Wednesday, July 3, 2013

Sunday, June 9, 2013: Day 14

Today was extremely emotionally challenging for me. We went to Hospital 8, which is the hospital for elderly people who are homeless. I tried to prepare myself mentally (we had gone there last year,) but I still wasn't ready to go back in. As we pulled in to the tight driveway, I started to shake. I was crying by the time we got out of the van.

When we got past the awful staircase that patients are bounced up when they're brought in, I locked up. It was so hard for me to consider going back, and once we got into the rooms, I had to force myself to smile - those people don't need any more tears.

Karen helped me out, though - getting involved takes my mind off all of it. Karen had me spoon feed a guy who couldn't si tup, who could barely support himself to lean up on his arm. It really did help me to help someone else. When he (Nickoli was his name,) was done, he just held my hand and stared at me and smiled at me. He spoke very little English, and my Russian barely gets me through "What is your name?" For a while, we just talked to each other in our own language, had a conversation that I'll never know the literal translation to, but could see the meaning to it in his eyes. I left his room and couldn't stop crying.
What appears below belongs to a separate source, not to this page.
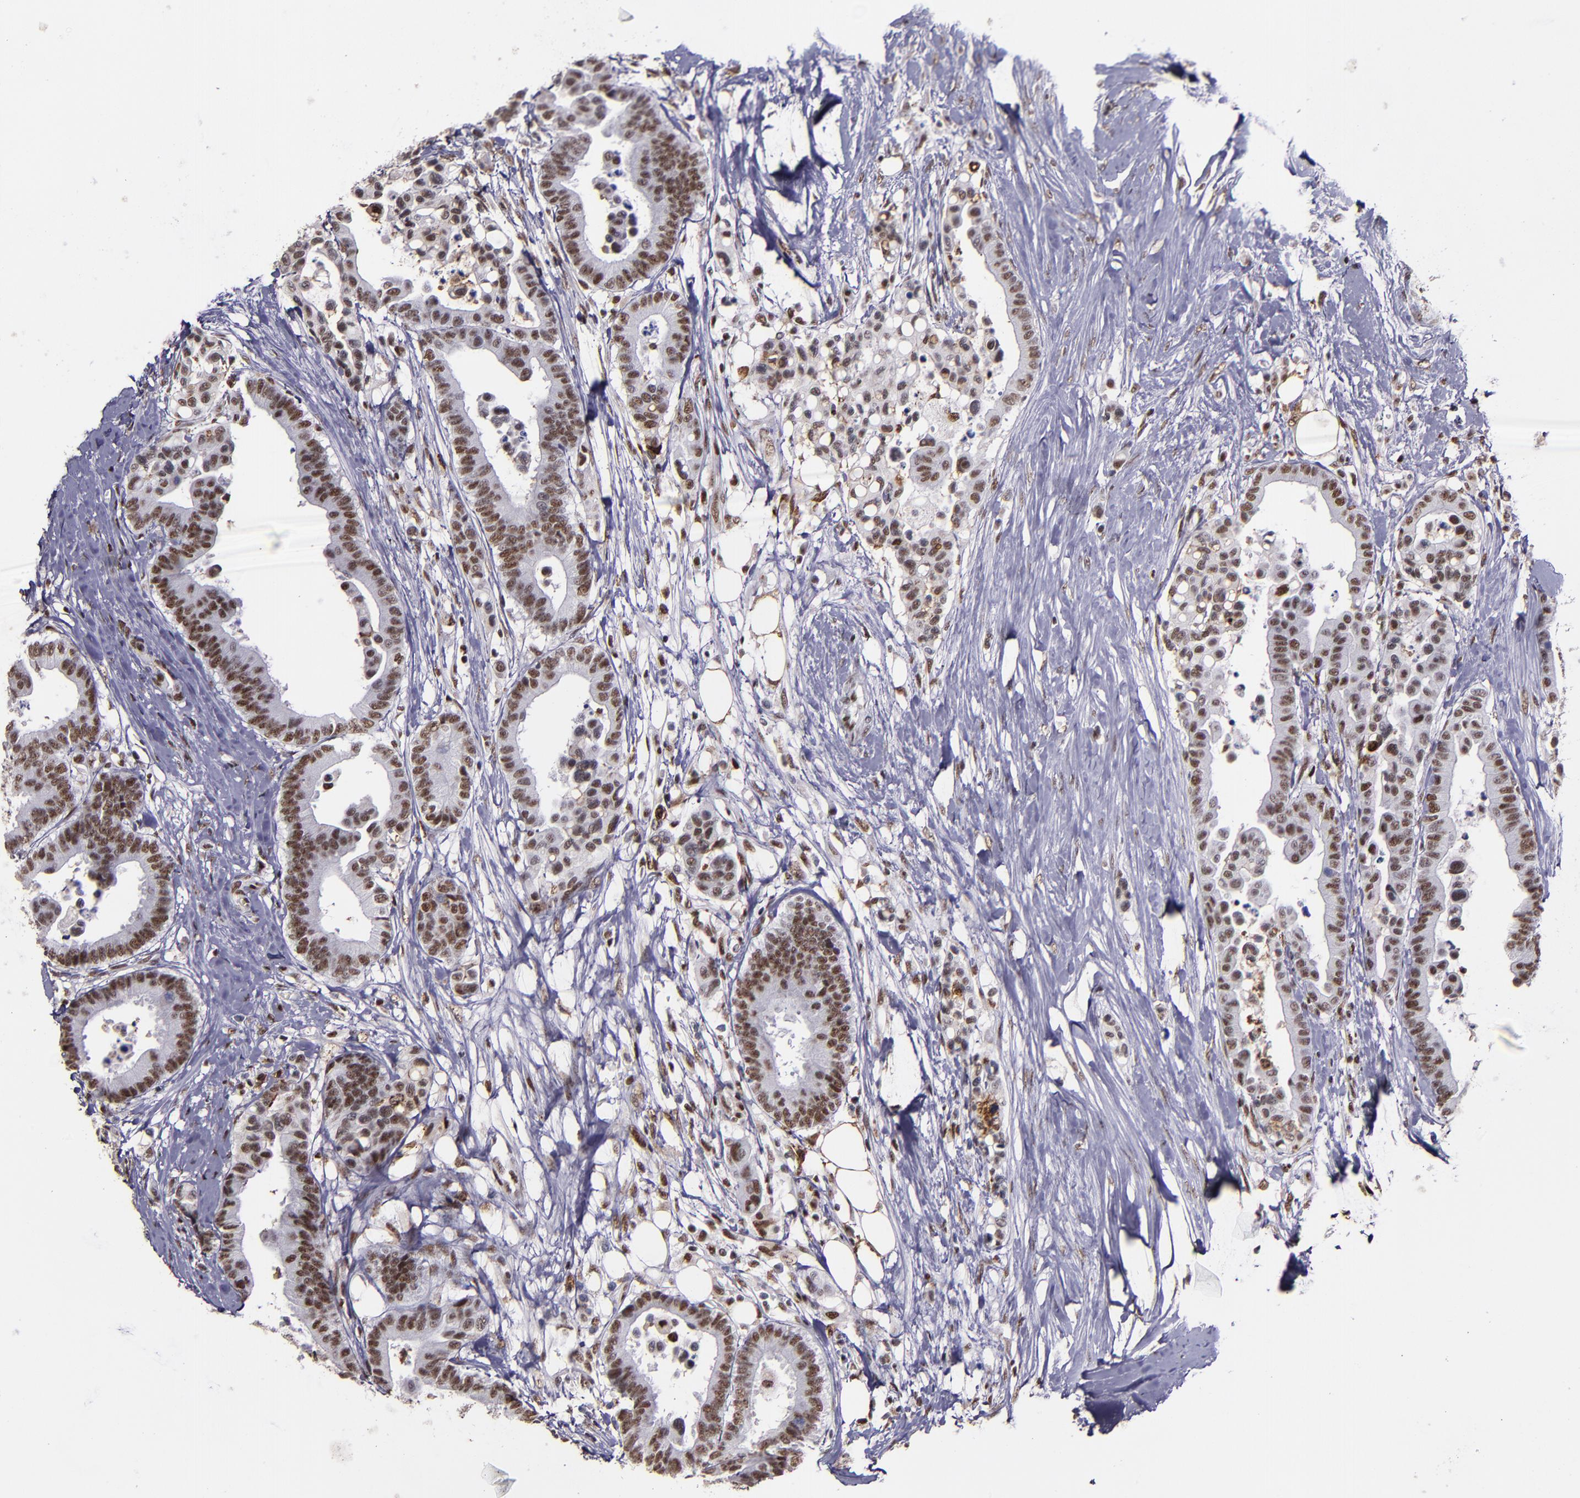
{"staining": {"intensity": "moderate", "quantity": ">75%", "location": "nuclear"}, "tissue": "colorectal cancer", "cell_type": "Tumor cells", "image_type": "cancer", "snomed": [{"axis": "morphology", "description": "Adenocarcinoma, NOS"}, {"axis": "topography", "description": "Colon"}], "caption": "Colorectal adenocarcinoma was stained to show a protein in brown. There is medium levels of moderate nuclear staining in approximately >75% of tumor cells. (IHC, brightfield microscopy, high magnification).", "gene": "PPP4R3A", "patient": {"sex": "male", "age": 82}}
The lead paint is still peeling. There's still too many people to a room. The food looked atrocious. The bandages were less than fresh. That place isn't a hospital - it's a slow torture chamber, and I left people in there. Again.

That has to be the worst part - walking away. I didn't recognize anyone in there, which means ,more than likely, the people we saw last year have passed away. The chances of anybody recovering in that situation are slim. I have to wonder how many people do walk out of there - but then I stop, because I'm afraid of the true statistics.

I feel bad for not taking more pictures (I took 2 and then had to stop,) and for not making more powerful connections, like I did with Nickoli. I just couldn't make myself move. I just stood in the hallway and absorbed everything - the woman who said "Don't waste a Bible on me - I'm nearly blind, close to dying, and I'm a Christian. Give that Bible to someone who needs it;" the 33-year-old woman who is stuck in the hospital; the woman curled up in the fetal position, unmoving, apathetic, basically ready to go; Nickoli, barely strong enough to prop himself up on his arm; the 56-year-old war vet who is nearly completely healthy except for his missing limbs.

Images like that are engraved in my mind, forever.